** PROBLEM DESCRIPTION **
Please copy the listing below, changing "marketing de atração" to "marketing de entrada" and keeping everything else the same.

----------

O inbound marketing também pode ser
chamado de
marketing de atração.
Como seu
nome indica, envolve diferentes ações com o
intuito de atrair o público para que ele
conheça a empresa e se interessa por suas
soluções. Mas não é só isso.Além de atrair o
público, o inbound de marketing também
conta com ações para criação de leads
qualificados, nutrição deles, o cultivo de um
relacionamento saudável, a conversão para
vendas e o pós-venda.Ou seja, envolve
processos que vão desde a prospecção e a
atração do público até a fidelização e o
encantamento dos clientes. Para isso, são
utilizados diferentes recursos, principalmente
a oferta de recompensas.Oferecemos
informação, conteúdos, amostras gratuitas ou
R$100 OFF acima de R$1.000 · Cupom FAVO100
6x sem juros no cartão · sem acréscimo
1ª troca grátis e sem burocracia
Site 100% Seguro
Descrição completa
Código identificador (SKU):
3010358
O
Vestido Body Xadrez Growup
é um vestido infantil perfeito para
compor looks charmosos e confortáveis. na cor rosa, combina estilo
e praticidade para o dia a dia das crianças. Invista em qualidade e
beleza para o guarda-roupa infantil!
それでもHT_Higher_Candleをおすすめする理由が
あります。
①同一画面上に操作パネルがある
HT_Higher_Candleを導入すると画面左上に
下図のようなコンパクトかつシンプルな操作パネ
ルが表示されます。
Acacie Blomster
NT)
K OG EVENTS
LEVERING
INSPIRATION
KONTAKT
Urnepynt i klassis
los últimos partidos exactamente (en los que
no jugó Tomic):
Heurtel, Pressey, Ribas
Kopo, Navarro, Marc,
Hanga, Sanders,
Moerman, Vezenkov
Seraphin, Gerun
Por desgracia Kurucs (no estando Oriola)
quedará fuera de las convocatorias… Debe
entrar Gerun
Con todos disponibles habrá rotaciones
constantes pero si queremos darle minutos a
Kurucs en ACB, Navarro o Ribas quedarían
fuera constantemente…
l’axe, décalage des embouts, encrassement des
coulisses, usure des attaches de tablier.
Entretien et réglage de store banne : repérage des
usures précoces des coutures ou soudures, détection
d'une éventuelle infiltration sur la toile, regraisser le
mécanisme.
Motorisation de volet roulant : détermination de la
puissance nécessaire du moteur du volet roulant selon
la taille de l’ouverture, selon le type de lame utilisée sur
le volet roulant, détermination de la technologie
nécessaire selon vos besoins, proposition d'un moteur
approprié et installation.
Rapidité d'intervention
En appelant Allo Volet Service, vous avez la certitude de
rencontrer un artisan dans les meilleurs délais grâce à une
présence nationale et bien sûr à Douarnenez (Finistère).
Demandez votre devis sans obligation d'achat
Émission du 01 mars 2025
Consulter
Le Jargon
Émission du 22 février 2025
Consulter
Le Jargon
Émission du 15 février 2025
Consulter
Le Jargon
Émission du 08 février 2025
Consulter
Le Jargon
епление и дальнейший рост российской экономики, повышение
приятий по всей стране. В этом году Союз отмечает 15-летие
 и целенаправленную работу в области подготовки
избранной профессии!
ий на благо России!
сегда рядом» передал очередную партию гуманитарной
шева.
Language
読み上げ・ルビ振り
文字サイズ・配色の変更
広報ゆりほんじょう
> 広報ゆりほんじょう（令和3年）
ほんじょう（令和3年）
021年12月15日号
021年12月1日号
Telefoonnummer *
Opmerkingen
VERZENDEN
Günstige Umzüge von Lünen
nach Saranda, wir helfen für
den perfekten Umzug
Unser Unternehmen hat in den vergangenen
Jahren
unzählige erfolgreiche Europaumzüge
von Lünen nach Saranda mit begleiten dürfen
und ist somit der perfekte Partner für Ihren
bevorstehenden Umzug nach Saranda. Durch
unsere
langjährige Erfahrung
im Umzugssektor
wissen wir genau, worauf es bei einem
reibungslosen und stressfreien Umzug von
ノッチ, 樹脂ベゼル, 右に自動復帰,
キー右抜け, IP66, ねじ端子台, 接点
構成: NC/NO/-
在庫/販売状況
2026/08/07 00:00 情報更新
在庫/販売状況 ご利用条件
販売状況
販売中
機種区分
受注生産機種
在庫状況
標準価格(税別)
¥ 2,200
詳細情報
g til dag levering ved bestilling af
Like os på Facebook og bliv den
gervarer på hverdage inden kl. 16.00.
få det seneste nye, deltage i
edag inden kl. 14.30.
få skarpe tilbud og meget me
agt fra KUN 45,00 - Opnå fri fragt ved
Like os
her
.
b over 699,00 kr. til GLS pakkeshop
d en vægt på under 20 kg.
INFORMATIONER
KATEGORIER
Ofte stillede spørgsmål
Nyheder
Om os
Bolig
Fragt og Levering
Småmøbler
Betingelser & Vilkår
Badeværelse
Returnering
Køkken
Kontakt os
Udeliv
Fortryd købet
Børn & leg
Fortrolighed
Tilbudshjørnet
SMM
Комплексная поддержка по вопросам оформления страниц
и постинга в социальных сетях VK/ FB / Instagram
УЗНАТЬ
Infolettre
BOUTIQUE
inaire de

----------

** YOUR RESPONSE **
O inbound marketing também pode ser
chamado de
marketing de entrada.
Como seu
nome indica, envolve diferentes ações com o
intuito de atrair o público para que ele
conheça a empresa e se interessa por suas
soluções. Mas não é só isso.Além de atrair o
público, o inbound de marketing também
conta com ações para criação de leads
qualificados, nutrição deles, o cultivo de um
relacionamento saudável, a conversão para
vendas e o pós-venda.Ou seja, envolve
processos que vão desde a prospecção e a
atração do público até a fidelização e o
encantamento dos clientes. Para isso, são
utilizados diferentes recursos, principalmente
a oferta de recompensas.Oferecemos
informação, conteúdos, amostras gratuitas ou
R$100 OFF acima de R$1.000 · Cupom FAVO100
6x sem juros no cartão · sem acréscimo
1ª troca grátis e sem burocracia
Site 100% Seguro
Descrição completa
Código identificador (SKU):
3010358
O
Vestido Body Xadrez Growup
é um vestido infantil perfeito para
compor looks charmosos e confortáveis. na cor rosa, combina estilo
e praticidade para o dia a dia das crianças. Invista em qualidade e
beleza para o guarda-roupa infantil!
それでもHT_Higher_Candleをおすすめする理由が
あります。
①同一画面上に操作パネルがある
HT_Higher_Candleを導入すると画面左上に
下図のようなコンパクトかつシンプルな操作パネ
ルが表示されます。
Acacie Blomster
NT)
K OG EVENTS
LEVERING
INSPIRATION
KONTAKT
Urnepynt i klassis
los últimos partidos exactamente (en los que
no jugó Tomic):
Heurtel, Pressey, Ribas
Kopo, Navarro, Marc,
Hanga, Sanders,
Moerman, Vezenkov
Seraphin, Gerun
Por desgracia Kurucs (no estando Oriola)
quedará fuera de las convocatorias… Debe
entrar Gerun
Con todos disponibles habrá rotaciones
constantes pero si queremos darle minutos a
Kurucs en ACB, Navarro o Ribas quedarían
fuera constantemente…
l’axe, décalage des embouts, encrassement des
coulisses, usure des attaches de tablier.
Entretien et réglage de store banne : repérage des
usures précoces des coutures ou soudures, détection
d'une éventuelle infiltration sur la toile, regraisser le
mécanisme.
Motorisation de volet roulant : détermination de la
puissance nécessaire du moteur du volet roulant selon
la taille de l’ouverture, selon le type de lame utilisée sur
le volet roulant, détermination de la technologie
nécessaire selon vos besoins, proposition d'un moteur
approprié et installation.
Rapidité d'intervention
En appelant Allo Volet Service, vous avez la certitude de
rencontrer un artisan dans les meilleurs délais grâce à une
présence nationale et bien sûr à Douarnenez (Finistère).
Demandez votre devis sans obligation d'achat
Émission du 01 mars 2025
Consulter
Le Jargon
Émission du 22 février 2025
Consulter
Le Jargon
Émission du 15 février 2025
Consulter
Le Jargon
Émission du 08 février 2025
Consulter
Le Jargon
епление и дальнейший рост российской экономики, повышение
приятий по всей стране. В этом году Союз отмечает 15-летие
 и целенаправленную работу в области подготовки
избранной профессии!
ий на благо России!
сегда рядом» передал очередную партию гуманитарной
шева.
Language
読み上げ・ルビ振り
文字サイズ・配色の変更
広報ゆりほんじょう
> 広報ゆりほんじょう（令和3年）
ほんじょう（令和3年）
021年12月15日号
021年12月1日号
Telefoonnummer *
Opmerkingen
VERZENDEN
Günstige Umzüge von Lünen
nach Saranda, wir helfen für
den perfekten Umzug
Unser Unternehmen hat in den vergangenen
Jahren
unzählige erfolgreiche Europaumzüge
von Lünen nach Saranda mit begleiten dürfen
und ist somit der perfekte Partner für Ihren
bevorstehenden Umzug nach Saranda. Durch
unsere
langjährige Erfahrung
im Umzugssektor
wissen wir genau, worauf es bei einem
reibungslosen und stressfreien Umzug von
ノッチ, 樹脂ベゼル, 右に自動復帰,
キー右抜け, IP66, ねじ端子台, 接点
構成: NC/NO/-
在庫/販売状況
2026/08/07 00:00 情報更新
在庫/販売状況 ご利用条件
販売状況
販売中
機種区分
受注生産機種
在庫状況
標準価格(税別)
¥ 2,200
詳細情報
g til dag levering ved bestilling af
Like os på Facebook og bliv den
gervarer på hverdage inden kl. 16.00.
få det seneste nye, deltage i
edag inden kl. 14.30.
få skarpe tilbud og meget me
agt fra KUN 45,00 - Opnå fri fragt ved
Like os
her
.
b over 699,00 kr. til GLS pakkeshop
d en vægt på under 20 kg.
INFORMATIONER
KATEGORIER
Ofte stillede spørgsmål
Nyheder
Om os
Bolig
Fragt og Levering
Småmøbler
Betingelser & Vilkår
Badeværelse
Returnering
Køkken
Kontakt os
Udeliv
Fortryd købet
Børn & leg
Fortrolighed
Tilbudshjørnet
SMM
Комплексная поддержка по вопросам оформления страниц
и постинга в социальных сетях VK/ FB / Instagram
УЗНАТЬ
Infolettre
BOUTIQUE
inaire de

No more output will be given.